How her legislation will compliment the FDA regulations:

"Our bill as well treats e-cigarettes the same as regular cigarettes because, by the way, the FDA's new regulations don't treat them exactly the same. I mean there still is not the prohibition on some of the extraordinary marketing efforts that are in place by the tobacco companies that own these e-cigarettes."

"Our bill focuses really on use, not wanting to have children have access to this. We're trying to prohibit that as much as we possibly can. But the significant portion of the bill is that it asks that, for those who choose to use this product, even though it's unregulated and unknown in terms of its safety or whether or not it does in fact reduce smoking. In spite of all of that, we would allow adults of course to continue to do that, but to not ask the general public to take the risk with them. And to not take away from what we've achieved by establishing limits on exhaling products that have drugs in them in enclosed public places."
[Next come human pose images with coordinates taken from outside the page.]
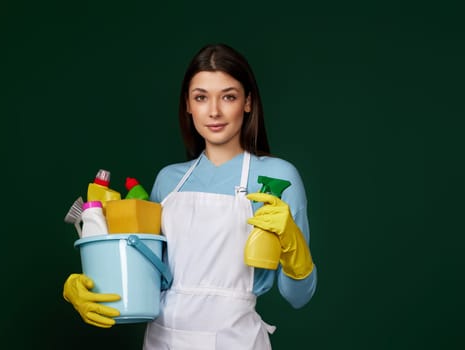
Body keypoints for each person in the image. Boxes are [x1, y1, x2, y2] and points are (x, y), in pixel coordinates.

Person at [63, 43, 318, 349]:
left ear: (248, 102)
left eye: (229, 96)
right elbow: (148, 276)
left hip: (234, 341)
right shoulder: (169, 181)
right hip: (163, 340)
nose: (214, 111)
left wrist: (294, 249)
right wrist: (86, 285)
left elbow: (299, 297)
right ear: (188, 104)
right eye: (201, 97)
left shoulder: (279, 177)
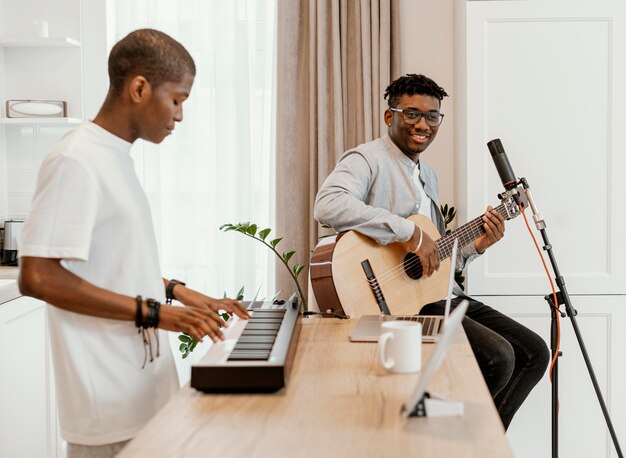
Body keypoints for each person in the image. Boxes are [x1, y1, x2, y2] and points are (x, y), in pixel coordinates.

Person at [18, 29, 249, 457]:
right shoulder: (76, 160)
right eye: (177, 100)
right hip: (107, 407)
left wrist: (180, 292)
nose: (179, 116)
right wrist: (158, 314)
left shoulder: (112, 156)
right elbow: (37, 277)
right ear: (139, 88)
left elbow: (111, 261)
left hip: (140, 393)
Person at [314, 73, 549, 430]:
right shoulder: (367, 159)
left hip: (432, 296)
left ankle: (480, 446)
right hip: (391, 307)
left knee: (534, 352)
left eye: (432, 116)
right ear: (389, 116)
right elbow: (328, 205)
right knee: (499, 357)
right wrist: (408, 231)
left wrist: (475, 247)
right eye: (412, 114)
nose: (422, 124)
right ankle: (446, 440)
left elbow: (430, 259)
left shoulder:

Reaction to a less-restrictive House bill:

"It's an inadequate starting point. The FDA recognized through the surgeon general the dangers associated with tobacco in 1964. And we really were unable to make significant changes in spite of the health problems that became more and more apparent, and actually were hidden from us. And we were certainly had the wool pulled over our eyes by this big tobacco companies that make huge investments in marketing these products. So that's over 40 years ago that that occurred, and we were not able in that time until fairly recently to, although it's still legal to sell the product of tobacco, to protect the general public from exposure to it in enclosed places."

"Our bill in the Senate does what we needed to do with tobacco a long, long time ago, and does it before the industry becomes built up around its use in indoor spaces. This is smart legislation, it supports what the public wants, which is to keep the indoor spaces free of exhaled chemicals, and allows those who want to try to use this product, to use it for the purposes that they believe it might be helpful."